Another interesting fact is that the costs of extending the power grid will be passed on to all its consumers in the form of increased rates (as it should, because if you don't drive an EV, you should be "taxed" on the extra pollution your car creates).

[1] https://www.bcg.com/publications/2019/costs-revving-up-the-g...

I’m not sure why your link makes such a low assumption given total EV sales in the USA already exceeded 1 million a year before the publication date:

https://insideevs.com/news/340135/plug-in-electric-cars-sale...

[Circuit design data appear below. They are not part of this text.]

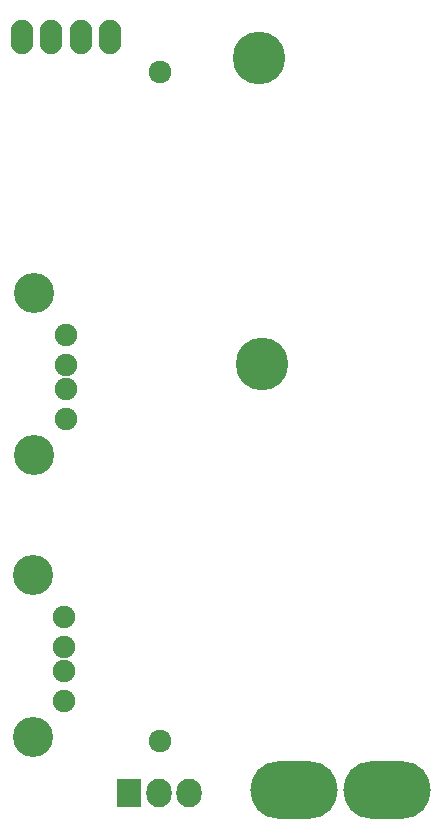
<source format=gbr>
G04 #@! TF.FileFunction,Soldermask,Bot*
%FSLAX46Y46*%
G04 Gerber Fmt 4.6, Leading zero omitted, Abs format (unit mm)*
G04 Created by KiCad (PCBNEW 4.0.1-3.201512221401+6198~38~ubuntu15.10.1-stable) date Fri 14 Oct 2016 06:40:47 AM PDT*
%MOMM*%
G01*
G04 APERTURE LIST*
%ADD10C,0.100000*%
%ADD11C,4.464000*%
%ADD12R,2.127200X2.432000*%
%ADD13O,2.127200X2.432000*%
%ADD14C,1.901140*%
%ADD15C,3.399740*%
%ADD16C,1.924000*%
%ADD17O,7.400000X4.900000*%
%ADD18O,1.901140X2.899360*%
G04 APERTURE END LIST*
D10*
D11*
X189375000Y-116935000D03*
D12*
X178135000Y-153240000D03*
D13*
X180675000Y-153240000D03*
X183215000Y-153240000D03*
D14*
X172682000Y-145462000D03*
X172682000Y-142922000D03*
X172682000Y-140890000D03*
X172682000Y-138350000D03*
D15*
X170015000Y-148510000D03*
X170015000Y-134794000D03*
D14*
X172792000Y-121592000D03*
X172792000Y-119052000D03*
X172792000Y-117020000D03*
X172792000Y-114480000D03*
D15*
X170125000Y-124640000D03*
X170125000Y-110924000D03*
D16*
X180765000Y-92180000D03*
X180765000Y-148880000D03*
D17*
X200000000Y-152995000D03*
X192100000Y-152995000D03*
D18*
X171575000Y-89235000D03*
X169075000Y-89235000D03*
X174075000Y-89235000D03*
X176575000Y-89235000D03*
D11*
X189155000Y-90975000D03*
M02*

</source>
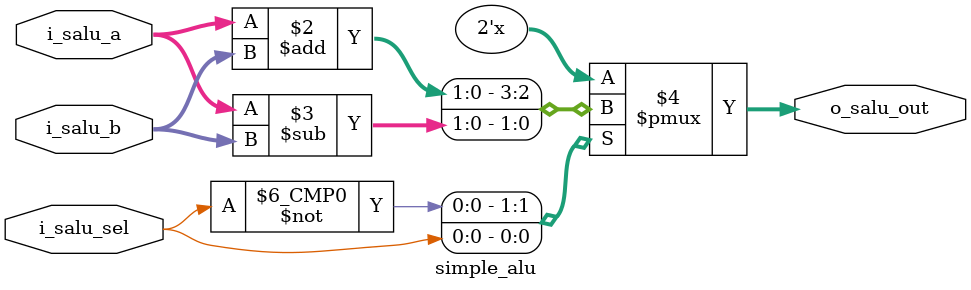
<source format=sv>
module simple_alu #
(
  parameter WIDTH = 2,
  localparam NUMOPS = 2,
  localparam SWIDTH = $clog2(NUMOPS)
)
(
  input [WIDTH-1:0] i_salu_a,
  input [WIDTH-1:0] i_salu_b,
  input [SWIDTH-1:0] i_salu_sel,
  output logic [WIDTH-1:0] o_salu_out
);

  always_comb begin
    case (i_salu_sel)
      0: o_salu_out = i_salu_a + i_salu_b;
      1: o_salu_out = i_salu_a - i_salu_b;
      default: o_salu_out = {WIDTH{1'b0}};
    endcase
  end

endmodule

</source>
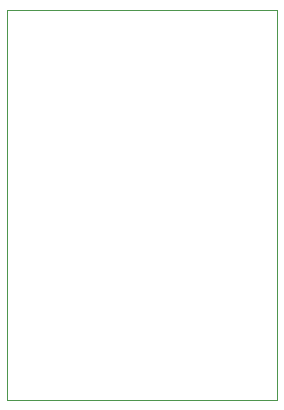
<source format=gbr>
G04 #@! TF.GenerationSoftware,KiCad,Pcbnew,5.1.5*
G04 #@! TF.CreationDate,2020-02-15T20:36:58-05:00*
G04 #@! TF.ProjectId,mx,6d782e6b-6963-4616-945f-706362585858,B*
G04 #@! TF.SameCoordinates,Original*
G04 #@! TF.FileFunction,Profile,NP*
%FSLAX46Y46*%
G04 Gerber Fmt 4.6, Leading zero omitted, Abs format (unit mm)*
G04 Created by KiCad (PCBNEW 5.1.5) date 2020-02-15 20:36:58*
%MOMM*%
%LPD*%
G04 APERTURE LIST*
%ADD10C,0.050000*%
G04 APERTURE END LIST*
D10*
X123190000Y-135890000D02*
X123190000Y-102870000D01*
X146050000Y-135890000D02*
X123190000Y-135890000D01*
X146050000Y-102870000D02*
X146050000Y-135890000D01*
X123190000Y-102870000D02*
X146050000Y-102870000D01*
M02*

</source>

Can confirm that this is a real concern In The Wild—even if it's not a good one—my (boomer, yes) uncle was just complaining to me a couple weeks ago that, "no-one's thought about how we're going to have enough electricity for all these electric cars".
In my experience, many of the people who say things like this don't just have misconceptions, they have an axe to grind. In that case, preventing the spread of their misinformation may have more value than trying to 'educate' them.
It's not so much to educate those who have an ax to grind, and I tend to agree on where (many of) these people are coming from.

It's to allow everyone else to see under the open light how weak the ax is, and what a dull blade it has, and what poor metal it was forged out of, and how it was never a good ax to begin with.

Instead of just saying (not that you directly said this, but downvotes kind of say it): "let's not talk about that."

I think I agree with you, but I may have less faith in the ability of random people to get past the first argument and make it to the counterpoints. I'm probably being uncharitable; especially somewhere like HN.